Missouri voters could decide on a sales tax for transportation this fall, but the path to the ballot remains unclear.

State legislators gave an update on several issues at Friday’s Grain Valley Chamber of Commerce luncheon.

A sales tax proposal for the ballot died in the General Assembly last year, as have previous suggestions for toll roads, but Missouri Department of Transportation officials say funding will soon begin to run short of needs.

“For the money ... for the money they have, they’re doing a real job,” state Rep. Donna Pfautsch, R-Harrisonville, said regarding MoDOT.

State Sen. Will Kraus, R-Lee’s Summit, said if the General Assembly doesn’t move to put the issue on the November ballot, advocates might try a statewide initiative petition instead. However, Rep. Jeanie Lauer, R-Blue Springs, said if legislators pass the issue, they can set the ballot language, such as directing a portion of any sales tax fund to cities and counties.

The legislature adjourns in seven weeks, and it’s unclear where that issue will go, the lawmakers said.

“It’s still kind of all out there, but it’s all over the place,” Lauer said.

Legislators also touched on other issues:

• Lauer discussed the complexities of health care – “There are just so many pieces to this puzzle,” she said – even as the Missouri House debates legislation to change and expand the Medicaid program, an issue slow to gain momentum in the Republican-controlled legislature.

She said there are people in need, and that needs to be taken into account.

“I know everybody has an emotional reaction on whether we should expand Medicaid, but there are facts out there,” she said.

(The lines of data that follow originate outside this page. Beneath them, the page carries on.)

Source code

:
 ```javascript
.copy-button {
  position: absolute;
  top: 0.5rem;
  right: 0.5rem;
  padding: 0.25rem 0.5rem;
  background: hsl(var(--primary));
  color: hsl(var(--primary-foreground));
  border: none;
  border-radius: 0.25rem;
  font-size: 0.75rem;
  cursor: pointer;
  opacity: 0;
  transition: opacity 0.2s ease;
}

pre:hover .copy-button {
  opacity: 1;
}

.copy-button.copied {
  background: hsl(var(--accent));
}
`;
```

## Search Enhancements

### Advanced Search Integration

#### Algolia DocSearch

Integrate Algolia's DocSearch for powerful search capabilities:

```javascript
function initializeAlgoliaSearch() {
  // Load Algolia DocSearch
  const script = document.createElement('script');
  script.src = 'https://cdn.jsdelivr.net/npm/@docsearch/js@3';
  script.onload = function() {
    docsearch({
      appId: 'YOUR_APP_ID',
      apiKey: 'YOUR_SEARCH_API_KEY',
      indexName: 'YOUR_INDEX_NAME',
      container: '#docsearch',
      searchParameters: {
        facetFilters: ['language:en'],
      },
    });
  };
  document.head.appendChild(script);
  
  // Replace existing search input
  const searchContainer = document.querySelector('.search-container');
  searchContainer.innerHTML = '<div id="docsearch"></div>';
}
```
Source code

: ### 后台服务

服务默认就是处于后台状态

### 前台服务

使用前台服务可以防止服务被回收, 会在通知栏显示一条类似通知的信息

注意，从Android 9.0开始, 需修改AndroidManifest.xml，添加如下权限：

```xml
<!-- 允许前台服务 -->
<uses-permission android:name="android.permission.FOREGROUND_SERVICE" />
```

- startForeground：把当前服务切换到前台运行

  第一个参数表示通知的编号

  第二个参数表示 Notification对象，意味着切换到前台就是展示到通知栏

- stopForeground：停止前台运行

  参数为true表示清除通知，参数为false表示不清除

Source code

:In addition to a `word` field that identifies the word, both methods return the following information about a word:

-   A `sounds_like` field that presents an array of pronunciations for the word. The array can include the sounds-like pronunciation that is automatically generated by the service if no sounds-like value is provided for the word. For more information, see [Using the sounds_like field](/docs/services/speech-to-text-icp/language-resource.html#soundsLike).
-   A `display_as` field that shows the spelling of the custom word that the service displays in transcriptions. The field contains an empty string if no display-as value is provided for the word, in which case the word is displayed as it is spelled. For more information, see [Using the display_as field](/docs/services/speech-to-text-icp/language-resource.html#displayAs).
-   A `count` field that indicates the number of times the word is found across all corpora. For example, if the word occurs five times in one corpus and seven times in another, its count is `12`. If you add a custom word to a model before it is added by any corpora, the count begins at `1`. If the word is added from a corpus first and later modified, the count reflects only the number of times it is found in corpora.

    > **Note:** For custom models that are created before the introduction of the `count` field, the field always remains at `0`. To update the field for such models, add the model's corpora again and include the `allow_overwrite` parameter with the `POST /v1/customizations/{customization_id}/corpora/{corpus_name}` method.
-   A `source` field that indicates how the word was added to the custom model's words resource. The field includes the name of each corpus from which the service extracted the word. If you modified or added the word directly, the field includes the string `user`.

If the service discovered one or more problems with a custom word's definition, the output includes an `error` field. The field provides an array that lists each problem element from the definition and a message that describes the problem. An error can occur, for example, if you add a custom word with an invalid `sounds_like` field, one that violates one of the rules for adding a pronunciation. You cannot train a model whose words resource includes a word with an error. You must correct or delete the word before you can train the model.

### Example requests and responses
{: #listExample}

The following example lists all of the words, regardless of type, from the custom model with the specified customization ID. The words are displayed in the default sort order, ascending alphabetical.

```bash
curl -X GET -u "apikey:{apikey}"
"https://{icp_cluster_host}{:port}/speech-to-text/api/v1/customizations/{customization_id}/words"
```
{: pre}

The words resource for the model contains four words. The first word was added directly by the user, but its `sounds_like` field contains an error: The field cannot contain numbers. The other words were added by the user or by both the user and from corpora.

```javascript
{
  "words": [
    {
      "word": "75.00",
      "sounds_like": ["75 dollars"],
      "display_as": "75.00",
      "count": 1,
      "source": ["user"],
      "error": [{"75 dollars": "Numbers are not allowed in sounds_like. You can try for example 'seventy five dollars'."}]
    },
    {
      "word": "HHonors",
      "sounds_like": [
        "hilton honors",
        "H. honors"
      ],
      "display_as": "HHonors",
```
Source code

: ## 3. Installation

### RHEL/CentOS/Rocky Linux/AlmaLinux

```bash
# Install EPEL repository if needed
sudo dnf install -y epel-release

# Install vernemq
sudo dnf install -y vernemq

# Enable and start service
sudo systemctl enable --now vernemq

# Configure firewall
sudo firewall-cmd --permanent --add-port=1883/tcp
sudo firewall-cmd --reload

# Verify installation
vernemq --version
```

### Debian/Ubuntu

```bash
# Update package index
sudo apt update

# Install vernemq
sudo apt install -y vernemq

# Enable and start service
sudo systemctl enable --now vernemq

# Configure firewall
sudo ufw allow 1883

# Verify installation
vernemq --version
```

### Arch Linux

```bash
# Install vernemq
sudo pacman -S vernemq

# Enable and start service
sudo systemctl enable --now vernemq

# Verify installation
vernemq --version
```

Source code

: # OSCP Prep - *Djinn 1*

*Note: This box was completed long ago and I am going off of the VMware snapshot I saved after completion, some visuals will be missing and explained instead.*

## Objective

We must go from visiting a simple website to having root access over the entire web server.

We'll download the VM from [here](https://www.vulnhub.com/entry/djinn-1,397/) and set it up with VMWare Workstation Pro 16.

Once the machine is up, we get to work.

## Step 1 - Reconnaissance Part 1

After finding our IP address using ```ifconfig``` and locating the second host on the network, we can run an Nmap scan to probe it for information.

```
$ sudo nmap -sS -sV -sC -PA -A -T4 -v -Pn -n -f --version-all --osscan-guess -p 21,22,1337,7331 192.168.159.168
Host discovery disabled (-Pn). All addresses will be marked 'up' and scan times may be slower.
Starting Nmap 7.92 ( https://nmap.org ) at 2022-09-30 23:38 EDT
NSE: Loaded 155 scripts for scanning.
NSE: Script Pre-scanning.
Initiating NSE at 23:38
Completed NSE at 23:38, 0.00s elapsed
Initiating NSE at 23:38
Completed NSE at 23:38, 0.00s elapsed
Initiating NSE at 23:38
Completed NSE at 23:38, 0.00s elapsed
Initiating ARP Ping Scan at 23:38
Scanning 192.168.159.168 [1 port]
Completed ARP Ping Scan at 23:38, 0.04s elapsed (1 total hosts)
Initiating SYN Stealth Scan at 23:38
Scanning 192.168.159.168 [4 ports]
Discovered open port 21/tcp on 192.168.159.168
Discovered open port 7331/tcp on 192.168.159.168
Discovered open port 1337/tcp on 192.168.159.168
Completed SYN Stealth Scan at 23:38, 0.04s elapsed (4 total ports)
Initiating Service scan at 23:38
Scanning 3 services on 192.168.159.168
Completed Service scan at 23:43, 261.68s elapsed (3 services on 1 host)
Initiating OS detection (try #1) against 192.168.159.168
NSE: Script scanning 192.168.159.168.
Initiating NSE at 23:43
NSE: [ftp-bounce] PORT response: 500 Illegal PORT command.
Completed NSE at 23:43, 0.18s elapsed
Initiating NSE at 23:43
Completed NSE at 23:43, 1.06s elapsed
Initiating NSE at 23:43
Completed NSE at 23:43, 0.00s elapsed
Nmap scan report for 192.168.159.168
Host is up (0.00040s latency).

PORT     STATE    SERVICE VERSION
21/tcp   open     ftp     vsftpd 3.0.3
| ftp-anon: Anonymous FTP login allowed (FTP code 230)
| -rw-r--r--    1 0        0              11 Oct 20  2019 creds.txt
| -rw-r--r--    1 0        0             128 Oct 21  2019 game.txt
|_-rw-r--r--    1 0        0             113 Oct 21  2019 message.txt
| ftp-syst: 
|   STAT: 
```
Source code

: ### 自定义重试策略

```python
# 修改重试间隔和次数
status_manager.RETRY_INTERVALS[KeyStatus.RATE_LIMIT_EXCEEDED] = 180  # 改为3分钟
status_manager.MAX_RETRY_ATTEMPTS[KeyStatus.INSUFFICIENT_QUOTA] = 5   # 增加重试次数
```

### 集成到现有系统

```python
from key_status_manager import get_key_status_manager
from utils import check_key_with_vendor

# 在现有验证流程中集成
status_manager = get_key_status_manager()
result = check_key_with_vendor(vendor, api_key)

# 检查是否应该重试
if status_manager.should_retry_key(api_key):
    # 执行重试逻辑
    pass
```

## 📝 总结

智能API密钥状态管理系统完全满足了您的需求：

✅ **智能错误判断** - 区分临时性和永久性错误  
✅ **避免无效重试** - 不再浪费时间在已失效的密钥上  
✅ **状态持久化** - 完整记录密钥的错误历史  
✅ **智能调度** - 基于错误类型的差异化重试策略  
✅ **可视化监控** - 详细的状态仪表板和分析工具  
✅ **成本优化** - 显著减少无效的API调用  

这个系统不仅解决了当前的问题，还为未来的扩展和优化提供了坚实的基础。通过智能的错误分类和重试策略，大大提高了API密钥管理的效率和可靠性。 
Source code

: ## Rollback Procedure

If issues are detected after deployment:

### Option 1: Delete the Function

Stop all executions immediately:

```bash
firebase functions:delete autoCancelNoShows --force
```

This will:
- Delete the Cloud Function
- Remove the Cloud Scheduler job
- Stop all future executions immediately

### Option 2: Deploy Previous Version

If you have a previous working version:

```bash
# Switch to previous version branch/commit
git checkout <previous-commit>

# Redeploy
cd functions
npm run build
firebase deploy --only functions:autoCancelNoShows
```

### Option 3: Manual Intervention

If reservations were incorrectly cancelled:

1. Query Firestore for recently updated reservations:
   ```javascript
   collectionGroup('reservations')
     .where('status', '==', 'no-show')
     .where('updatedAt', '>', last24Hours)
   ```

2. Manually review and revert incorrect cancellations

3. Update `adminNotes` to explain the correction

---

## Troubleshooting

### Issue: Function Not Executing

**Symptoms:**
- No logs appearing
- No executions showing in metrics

• Legislators continue to discuss changes in the school transfer law. The Senate passed a bill that would send students in unaccredited districts to solidly performing schools within that district. If those seats are full, students could go to neighboring districts, and if those seats are full, they could go to private – but not religious – schools with public funds.

Kraus was among a handful of senators who voted against the bill, though he said he wants it to move ahead and, he said he hopes, be improved in the House.

The Senate bill would grant provisional state accreditation to school districts scoring at 55 percent – meaning the transfer law wouldn’t be triggered for the Kansas City School District. But that would leave room for more individual failing schools within a district.

“My fear is that there would be buildings that wouldn’t be accredited for decades,” he said.

• Pfautsch said she and Lauer have a bill to expand school districts’ bonding capacity – greatly helpful for a rapidly growing district like Grain Valley’s – but it is not gaining ground in the legislature.

• Kraus again favors changes in the eligibility rules for unemployment benefits. In some cases, he said, an employer can fire a worker for cause – even something that sends the worker to jail – but still have to pay for jobless benefits for that person.

“I think we need to change that law,” he said.

• With Cerner planning to add 14,000 jobs in the coming years at the site of the old Bannister Mall, worker education and training is important, Lauer said.

“We really want to do everything we can to get our people ready for that,” she said.